SSIS Source Control

  • Hello, our environment consists of one Azure VM, a "utility" server with SQL Server 2017 DB engine, SSIS and SSRS installed (we are small shop).  We are in the process of migration about 50 SSIS packages from a SQL Sever 2012 environment and would like implement source control, as we have three people that need to create and maintain SSIS packages.

    We have never implemented source control before so we are struggling a bit with getting it set up.  We want just the absolute bare bones, check in, check out functionality so we aren't overwriting each other's work.  All of our packages exist under one SSDT Solution/project who's source code resides on the utility server.

    It seems like our two options are git and  Azure Devops Services (formerly Team Foundation Server).  From what I've read, git seems to the wrong fit for what we want to do, so we have signed up for a "free" (< 5 users) Azure Devops Services account and are trying to get that configured but as mentioned above are struggling to get it set up for our needs (very basic - source control only).

    Any advice or points in the right direction documentation/blog wise are much appreciated, as we haven't been finding the right ones.

    Thanks,

    DM

  • We use Git on Azure DevOps – and that is what I would recommend. In my opinion, it's way faster and more lightweight to use than TFS.

    When you say that Git is the 'wrong fit' for you, can you be a bit more specific?

    Also, as you are all going to be working on a single project, you are in for a hard time, regardless of which VCS you use. That's because SSIS projects and packages don't merge very well, if at all.

    That's for a couple of overall reasons:

    1. You have a shared project file, which is updated whenever packages are added or deleted, or when project-scoped parameters or connections are added, amended or deleted.
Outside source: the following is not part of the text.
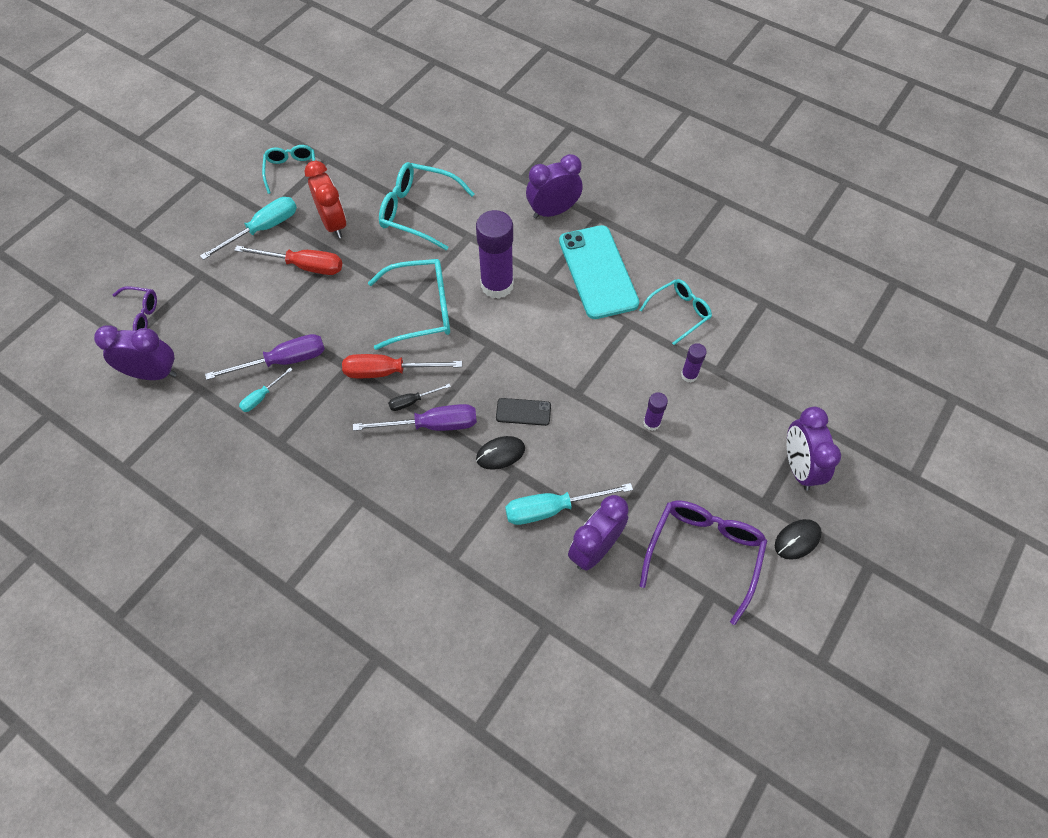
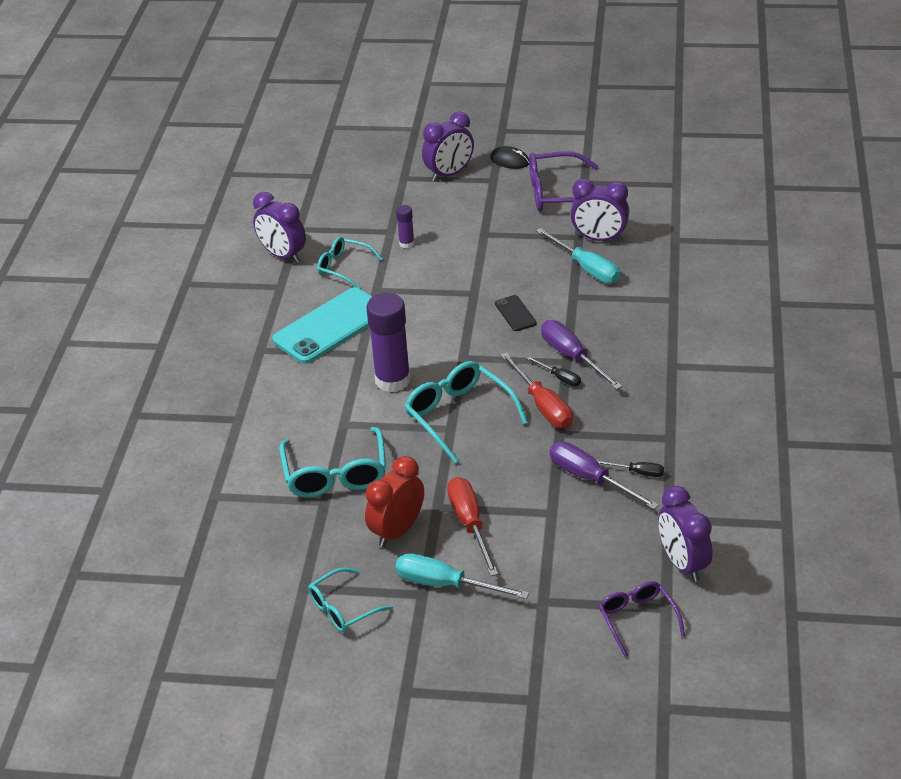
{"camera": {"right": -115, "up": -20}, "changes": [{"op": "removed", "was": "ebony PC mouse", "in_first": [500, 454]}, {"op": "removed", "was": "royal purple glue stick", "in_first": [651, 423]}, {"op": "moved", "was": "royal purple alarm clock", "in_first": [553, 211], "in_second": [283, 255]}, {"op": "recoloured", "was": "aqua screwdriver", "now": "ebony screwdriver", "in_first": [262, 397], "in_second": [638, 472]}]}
Merging these can be tricky, but it's possible, if you know what you're doing.
    2. If two developers modify the same packages, merging the changes into a single package containing both sets of changes is unlikely to work – the structure of SSIS packages is too complex, despite them being XML. You need to ensure that the devs work on separate packages to avoid this (which should be easy enough, as there are not many of you).

    If you are able to split the packages into multiple projects, by grouping them somehow, it will make things easier for you.

    The absence of evidence is not evidence of absence
    - Martin Rees
    The absence of consumable DDL, sample data and desired results is, however, evidence of the absence of my response
    - Phil Parkin

  • We personally use Subversion at the office. It's fine for other Visual Studio Projects, and VSCode, however, it isn't great with SSRS and it's literally awful with SSIS. Unfortunately I'm stuck with suffering with what we have, so this is just my input of don't use Subversion with SSIS.

    Thom~

    Excuse my typos and sometimes awful grammar. My fingers work faster than my brain does.